PHASE TRANSITIONS AND VOLUMETRIC PROPERTIES OF CRYOLITE, NA3ALF6: DIFFERENTIAL THERMAL ANALYSIS TO 100 MPA

Abstract

Cryolite, Na3AlF6, is the most abundant aluminofluoride mineral in highly evolved felsic suites and their pegmatites, but its phase transitions and thermodynamic properties at elevated pressures are unknown. We used a simple modification of the TZM pressure vessel to perform differential thermal analysis of cryolite at high pressures. Temperatures of the (α-β transition are as follows: 559.30 ± 0.23 °C (1 atm), 562.10 ± 0.28 °C (47 MPa), and 567.33 ± 0.23 °C (101 MPa). Cryolite melting temperatures increase as follows: 1011.4 ± 0.2 °C (1 atm), 10 19.2 ± 0.4 °C (50 MPa), and 1028.7 ± 0.4 °C (100 MPa). Both pressure-temperature relationships are linear: (dT/dp)αβ= 78.4 ± 8.4 °C/GPa and (dT/dp)m = 174 ± 12 °C/GPa.
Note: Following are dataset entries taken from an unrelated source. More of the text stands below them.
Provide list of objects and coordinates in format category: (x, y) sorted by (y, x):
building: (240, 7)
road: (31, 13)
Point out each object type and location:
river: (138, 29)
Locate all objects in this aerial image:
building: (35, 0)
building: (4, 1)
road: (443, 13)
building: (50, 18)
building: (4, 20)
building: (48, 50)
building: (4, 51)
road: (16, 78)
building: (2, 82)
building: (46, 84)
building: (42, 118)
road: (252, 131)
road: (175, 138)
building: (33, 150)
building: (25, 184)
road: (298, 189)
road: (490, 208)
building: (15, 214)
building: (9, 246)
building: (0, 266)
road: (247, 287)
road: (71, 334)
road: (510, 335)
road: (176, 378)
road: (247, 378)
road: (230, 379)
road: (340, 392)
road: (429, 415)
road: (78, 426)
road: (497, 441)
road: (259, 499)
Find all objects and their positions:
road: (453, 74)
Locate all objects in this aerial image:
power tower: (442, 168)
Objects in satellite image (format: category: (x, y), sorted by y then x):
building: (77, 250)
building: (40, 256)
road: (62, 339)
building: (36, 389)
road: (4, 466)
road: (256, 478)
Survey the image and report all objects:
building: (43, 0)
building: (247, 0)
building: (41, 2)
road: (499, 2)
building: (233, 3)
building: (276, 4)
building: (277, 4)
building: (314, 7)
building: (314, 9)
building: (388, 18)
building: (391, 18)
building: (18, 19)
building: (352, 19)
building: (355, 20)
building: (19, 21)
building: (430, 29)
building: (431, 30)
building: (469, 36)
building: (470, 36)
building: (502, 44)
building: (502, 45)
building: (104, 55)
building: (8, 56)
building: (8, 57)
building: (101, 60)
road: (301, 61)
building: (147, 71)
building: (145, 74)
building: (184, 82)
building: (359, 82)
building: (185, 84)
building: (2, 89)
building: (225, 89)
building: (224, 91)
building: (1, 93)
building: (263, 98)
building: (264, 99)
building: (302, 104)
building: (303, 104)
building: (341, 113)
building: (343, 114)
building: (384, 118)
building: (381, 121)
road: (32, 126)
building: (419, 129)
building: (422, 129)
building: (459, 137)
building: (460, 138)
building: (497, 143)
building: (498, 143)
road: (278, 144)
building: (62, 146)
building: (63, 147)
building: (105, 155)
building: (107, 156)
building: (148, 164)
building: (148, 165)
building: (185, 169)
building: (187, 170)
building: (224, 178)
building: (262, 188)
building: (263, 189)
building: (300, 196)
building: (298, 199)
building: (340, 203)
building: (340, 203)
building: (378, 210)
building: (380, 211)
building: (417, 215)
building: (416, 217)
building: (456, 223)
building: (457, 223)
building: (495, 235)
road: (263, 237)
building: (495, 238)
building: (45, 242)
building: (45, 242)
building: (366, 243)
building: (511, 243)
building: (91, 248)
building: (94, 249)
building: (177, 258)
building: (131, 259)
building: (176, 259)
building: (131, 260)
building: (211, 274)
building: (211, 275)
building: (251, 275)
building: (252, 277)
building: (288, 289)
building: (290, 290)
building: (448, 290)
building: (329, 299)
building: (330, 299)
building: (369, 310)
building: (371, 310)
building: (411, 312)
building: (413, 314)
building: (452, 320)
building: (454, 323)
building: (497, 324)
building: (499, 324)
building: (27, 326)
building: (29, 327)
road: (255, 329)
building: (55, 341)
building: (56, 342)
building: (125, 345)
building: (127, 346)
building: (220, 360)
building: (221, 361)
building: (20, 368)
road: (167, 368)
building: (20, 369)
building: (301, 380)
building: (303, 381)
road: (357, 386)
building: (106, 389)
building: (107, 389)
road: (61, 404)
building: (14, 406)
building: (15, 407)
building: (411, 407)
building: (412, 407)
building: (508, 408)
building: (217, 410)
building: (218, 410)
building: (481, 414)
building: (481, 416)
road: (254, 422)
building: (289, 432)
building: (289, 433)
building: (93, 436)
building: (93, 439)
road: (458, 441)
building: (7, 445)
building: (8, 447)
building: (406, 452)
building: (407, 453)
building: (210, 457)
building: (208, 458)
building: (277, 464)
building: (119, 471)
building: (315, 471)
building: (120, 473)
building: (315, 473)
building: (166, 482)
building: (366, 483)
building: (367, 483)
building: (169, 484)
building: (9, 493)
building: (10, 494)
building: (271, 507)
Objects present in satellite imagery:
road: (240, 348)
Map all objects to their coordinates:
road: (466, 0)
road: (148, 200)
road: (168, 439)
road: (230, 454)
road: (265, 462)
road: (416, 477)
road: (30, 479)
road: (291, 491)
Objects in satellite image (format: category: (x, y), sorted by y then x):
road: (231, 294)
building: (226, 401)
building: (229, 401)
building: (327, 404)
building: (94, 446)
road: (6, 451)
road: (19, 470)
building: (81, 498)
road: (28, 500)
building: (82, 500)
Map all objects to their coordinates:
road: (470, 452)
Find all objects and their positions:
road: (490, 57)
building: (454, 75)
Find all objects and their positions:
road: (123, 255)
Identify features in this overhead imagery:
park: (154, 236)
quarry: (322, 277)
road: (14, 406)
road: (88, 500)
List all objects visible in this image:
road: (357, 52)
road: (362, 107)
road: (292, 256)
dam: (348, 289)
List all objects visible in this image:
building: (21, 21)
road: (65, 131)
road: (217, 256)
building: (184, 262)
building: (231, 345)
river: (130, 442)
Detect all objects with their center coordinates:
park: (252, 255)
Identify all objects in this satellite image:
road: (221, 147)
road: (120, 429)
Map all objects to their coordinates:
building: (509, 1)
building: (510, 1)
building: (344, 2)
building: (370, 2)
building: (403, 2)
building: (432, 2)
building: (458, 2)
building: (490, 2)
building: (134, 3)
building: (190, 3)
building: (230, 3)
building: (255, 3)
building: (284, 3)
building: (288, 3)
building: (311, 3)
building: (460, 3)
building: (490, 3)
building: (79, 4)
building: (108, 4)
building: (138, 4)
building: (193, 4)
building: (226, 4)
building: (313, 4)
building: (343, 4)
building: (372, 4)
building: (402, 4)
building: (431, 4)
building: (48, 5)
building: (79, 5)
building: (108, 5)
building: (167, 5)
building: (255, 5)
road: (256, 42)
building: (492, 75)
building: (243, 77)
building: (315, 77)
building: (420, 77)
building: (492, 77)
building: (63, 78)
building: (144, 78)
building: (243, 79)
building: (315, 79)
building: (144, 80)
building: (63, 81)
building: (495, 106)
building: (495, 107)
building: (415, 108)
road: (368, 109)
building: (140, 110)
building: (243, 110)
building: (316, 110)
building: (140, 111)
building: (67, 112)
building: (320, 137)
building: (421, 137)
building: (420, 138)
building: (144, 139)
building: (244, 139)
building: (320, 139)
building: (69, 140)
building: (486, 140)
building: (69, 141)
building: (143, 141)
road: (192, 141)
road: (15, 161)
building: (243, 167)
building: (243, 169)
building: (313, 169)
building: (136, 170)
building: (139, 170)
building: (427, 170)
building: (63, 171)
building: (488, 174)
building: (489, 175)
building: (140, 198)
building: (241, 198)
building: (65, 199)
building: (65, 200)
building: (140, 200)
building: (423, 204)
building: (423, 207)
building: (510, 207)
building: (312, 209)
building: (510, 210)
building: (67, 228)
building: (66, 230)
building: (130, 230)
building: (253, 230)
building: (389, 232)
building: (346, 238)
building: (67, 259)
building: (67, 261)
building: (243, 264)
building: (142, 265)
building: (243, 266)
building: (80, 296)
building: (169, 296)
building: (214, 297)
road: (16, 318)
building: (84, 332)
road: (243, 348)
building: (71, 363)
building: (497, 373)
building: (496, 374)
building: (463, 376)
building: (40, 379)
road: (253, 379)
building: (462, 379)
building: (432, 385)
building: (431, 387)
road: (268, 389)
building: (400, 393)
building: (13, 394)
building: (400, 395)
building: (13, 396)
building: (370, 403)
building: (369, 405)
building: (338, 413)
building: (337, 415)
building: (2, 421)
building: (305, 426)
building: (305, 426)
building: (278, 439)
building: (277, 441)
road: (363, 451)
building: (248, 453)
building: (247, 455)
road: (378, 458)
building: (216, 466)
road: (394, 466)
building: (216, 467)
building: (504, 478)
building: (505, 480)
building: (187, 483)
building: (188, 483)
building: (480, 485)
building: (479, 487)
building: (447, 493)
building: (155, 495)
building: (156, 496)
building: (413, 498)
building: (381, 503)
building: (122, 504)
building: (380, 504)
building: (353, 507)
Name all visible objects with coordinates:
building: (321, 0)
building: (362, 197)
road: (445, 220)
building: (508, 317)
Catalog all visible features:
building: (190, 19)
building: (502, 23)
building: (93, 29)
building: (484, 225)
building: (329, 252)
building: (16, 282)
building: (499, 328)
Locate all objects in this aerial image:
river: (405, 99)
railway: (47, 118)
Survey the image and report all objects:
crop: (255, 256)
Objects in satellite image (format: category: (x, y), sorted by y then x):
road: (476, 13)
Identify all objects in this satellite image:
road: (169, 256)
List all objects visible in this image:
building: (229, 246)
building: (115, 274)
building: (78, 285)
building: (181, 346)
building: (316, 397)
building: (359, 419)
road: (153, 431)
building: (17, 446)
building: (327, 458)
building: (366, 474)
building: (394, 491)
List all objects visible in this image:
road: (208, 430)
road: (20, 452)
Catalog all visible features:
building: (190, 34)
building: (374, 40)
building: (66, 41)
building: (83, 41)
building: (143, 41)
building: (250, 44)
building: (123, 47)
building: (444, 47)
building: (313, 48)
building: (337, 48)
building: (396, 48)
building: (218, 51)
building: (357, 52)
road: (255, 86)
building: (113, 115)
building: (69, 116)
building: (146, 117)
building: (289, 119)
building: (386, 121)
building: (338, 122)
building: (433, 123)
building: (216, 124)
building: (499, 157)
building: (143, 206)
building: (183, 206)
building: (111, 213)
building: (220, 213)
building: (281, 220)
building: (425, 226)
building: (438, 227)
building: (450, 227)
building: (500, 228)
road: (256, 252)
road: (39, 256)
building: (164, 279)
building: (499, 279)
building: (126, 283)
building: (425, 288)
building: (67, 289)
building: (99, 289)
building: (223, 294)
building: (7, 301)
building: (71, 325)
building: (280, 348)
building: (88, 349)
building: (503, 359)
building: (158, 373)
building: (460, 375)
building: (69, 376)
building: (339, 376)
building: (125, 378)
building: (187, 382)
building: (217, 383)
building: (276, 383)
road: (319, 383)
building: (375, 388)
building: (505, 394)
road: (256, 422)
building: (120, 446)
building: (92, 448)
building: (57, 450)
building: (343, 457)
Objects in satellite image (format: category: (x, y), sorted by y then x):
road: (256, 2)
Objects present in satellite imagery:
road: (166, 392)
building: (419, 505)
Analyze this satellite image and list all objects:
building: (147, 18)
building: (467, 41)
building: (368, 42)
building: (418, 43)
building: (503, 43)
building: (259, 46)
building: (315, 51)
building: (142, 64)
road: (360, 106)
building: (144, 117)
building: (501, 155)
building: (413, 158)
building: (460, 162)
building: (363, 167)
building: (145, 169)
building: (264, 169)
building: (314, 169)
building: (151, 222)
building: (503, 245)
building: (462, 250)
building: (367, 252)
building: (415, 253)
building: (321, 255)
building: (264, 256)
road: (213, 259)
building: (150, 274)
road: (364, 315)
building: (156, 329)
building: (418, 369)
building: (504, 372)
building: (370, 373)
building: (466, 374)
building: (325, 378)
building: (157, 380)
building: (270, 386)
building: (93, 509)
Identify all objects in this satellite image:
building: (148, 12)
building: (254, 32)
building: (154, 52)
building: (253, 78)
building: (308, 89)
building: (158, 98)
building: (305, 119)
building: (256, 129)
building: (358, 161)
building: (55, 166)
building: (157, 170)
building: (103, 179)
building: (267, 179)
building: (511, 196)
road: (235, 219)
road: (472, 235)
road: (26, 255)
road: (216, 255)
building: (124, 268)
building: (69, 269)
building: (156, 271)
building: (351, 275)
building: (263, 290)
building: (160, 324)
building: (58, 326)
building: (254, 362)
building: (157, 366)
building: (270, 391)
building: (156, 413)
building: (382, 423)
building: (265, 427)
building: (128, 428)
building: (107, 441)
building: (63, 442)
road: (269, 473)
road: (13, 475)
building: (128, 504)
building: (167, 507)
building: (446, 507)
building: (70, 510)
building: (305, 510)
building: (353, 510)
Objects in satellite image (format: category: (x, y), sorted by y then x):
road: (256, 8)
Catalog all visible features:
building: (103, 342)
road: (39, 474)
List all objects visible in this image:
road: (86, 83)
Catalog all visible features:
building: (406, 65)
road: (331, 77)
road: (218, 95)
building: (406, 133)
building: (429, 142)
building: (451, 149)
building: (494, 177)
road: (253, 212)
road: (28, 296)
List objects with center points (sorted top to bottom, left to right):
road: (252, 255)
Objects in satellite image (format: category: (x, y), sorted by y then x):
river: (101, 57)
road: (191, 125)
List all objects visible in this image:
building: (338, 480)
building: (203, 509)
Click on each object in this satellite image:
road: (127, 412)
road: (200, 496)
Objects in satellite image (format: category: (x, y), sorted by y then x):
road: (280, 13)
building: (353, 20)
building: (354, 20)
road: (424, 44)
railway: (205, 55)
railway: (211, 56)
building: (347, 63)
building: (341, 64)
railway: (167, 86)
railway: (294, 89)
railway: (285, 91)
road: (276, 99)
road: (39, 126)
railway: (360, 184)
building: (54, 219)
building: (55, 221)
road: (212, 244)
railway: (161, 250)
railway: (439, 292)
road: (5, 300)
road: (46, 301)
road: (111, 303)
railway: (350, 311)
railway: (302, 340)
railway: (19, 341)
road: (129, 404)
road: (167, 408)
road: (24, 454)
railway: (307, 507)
Application of the Clapeyron relationship leads to the following volumetric changes: ΔVα-β = 0.089 ± 0.019 J/(mol·bar) and ΔVm = 1.49 ± 0.12 J/ (mol·bar). Despite the significant self-dissociation in the cryolite liquid, melting sensu stricto (without dissociation) dominates the heat and volumetric changes during melting in comparable amounts: 83.3 ± 6.7% ΔHm and 68 ± 15% ΔVm and suggests that the degree of dissociation has no significant effect on the (dT/dp)m. Evaluation of previous and current volumetric data for cryolite polymorphs leads to Vβ1284 = 8.49 ± 0.17 J/ (mol·bar); coefficients for the volumetric thermal expansion in the form of the third-order polynomial equation are: V298 = 7.080 ± 0.012 J/ (mol·bar), a1 = (1.39 ± 0.20)·10-4 K-1, a2 = (-2.15 ± 0.51) ·10-7 K-2, and a3 = (2.68 ± 0.34) ·10-10 K-3. The total (dT/dp)m of cryolite is very similar to that of villiaumite (NaF), whereas ΔVm/Vβ.1284 of cryolite is smaller than for other alkali halides (NaF, NaCl).